▶ _Exercise prompt_
Among the entries that follow, some lines contain the word "blog". Show all of them.

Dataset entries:
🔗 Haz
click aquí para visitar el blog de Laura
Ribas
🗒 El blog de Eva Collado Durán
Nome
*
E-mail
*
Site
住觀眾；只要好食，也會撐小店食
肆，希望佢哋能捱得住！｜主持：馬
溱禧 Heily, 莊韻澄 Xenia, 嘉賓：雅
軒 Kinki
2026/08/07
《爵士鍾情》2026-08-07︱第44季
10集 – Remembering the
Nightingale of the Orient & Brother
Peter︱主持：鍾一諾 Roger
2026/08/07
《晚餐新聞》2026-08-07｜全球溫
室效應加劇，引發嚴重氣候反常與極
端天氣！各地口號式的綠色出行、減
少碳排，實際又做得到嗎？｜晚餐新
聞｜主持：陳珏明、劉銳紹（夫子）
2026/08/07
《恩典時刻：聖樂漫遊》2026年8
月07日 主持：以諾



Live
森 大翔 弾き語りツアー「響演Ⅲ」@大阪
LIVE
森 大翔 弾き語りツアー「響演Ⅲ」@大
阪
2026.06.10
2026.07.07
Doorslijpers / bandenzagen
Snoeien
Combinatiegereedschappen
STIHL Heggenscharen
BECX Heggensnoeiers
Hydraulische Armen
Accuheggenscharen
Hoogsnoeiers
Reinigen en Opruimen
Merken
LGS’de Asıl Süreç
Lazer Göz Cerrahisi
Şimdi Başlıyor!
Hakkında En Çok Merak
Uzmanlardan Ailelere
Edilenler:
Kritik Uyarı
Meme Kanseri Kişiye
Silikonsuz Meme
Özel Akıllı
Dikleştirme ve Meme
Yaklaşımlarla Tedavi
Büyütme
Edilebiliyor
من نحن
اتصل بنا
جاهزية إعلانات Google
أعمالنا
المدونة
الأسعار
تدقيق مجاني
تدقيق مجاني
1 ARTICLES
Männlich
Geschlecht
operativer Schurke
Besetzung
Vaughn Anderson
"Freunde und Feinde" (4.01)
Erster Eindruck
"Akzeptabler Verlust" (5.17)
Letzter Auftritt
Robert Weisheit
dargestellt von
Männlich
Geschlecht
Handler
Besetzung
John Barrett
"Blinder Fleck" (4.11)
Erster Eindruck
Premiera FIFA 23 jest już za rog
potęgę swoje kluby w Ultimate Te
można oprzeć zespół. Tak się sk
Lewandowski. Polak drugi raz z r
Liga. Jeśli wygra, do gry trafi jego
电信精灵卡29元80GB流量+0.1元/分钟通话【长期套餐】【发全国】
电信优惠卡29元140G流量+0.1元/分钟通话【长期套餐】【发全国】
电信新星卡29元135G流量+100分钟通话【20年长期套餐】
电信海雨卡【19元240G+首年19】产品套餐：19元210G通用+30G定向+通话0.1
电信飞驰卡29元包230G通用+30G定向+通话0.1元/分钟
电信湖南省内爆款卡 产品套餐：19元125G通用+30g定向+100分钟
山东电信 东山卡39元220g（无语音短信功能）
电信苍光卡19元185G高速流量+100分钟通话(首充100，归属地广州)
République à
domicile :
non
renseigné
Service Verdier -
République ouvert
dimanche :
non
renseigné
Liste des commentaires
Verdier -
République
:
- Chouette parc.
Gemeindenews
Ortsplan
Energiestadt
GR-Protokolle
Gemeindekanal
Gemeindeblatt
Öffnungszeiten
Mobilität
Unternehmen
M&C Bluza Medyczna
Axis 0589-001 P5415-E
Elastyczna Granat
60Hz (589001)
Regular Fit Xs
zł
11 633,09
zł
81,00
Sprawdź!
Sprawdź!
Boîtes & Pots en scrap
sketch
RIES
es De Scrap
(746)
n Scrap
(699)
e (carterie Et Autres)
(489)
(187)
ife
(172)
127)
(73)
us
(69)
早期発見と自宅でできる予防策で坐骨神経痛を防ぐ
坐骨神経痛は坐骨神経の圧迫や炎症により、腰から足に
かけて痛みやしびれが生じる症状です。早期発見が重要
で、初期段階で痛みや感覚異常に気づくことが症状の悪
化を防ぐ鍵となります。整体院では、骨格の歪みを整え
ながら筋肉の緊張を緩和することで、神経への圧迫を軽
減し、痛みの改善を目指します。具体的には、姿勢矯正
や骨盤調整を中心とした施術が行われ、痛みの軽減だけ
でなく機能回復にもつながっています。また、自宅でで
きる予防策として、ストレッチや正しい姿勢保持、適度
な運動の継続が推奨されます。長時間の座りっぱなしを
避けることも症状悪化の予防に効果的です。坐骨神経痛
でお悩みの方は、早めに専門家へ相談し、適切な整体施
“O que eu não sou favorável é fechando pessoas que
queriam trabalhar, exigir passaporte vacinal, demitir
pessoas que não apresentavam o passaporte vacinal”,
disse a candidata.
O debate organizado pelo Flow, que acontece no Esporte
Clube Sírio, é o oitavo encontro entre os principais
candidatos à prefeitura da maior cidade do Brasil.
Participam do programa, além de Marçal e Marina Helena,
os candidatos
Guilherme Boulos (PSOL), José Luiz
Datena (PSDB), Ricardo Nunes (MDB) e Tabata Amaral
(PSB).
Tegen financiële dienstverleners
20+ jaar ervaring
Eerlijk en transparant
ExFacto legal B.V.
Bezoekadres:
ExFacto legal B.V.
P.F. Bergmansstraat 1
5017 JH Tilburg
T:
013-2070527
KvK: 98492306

▶ _Response_
click aquí para visitar el blog de Laura
🗒 El blog de Eva Collado Durán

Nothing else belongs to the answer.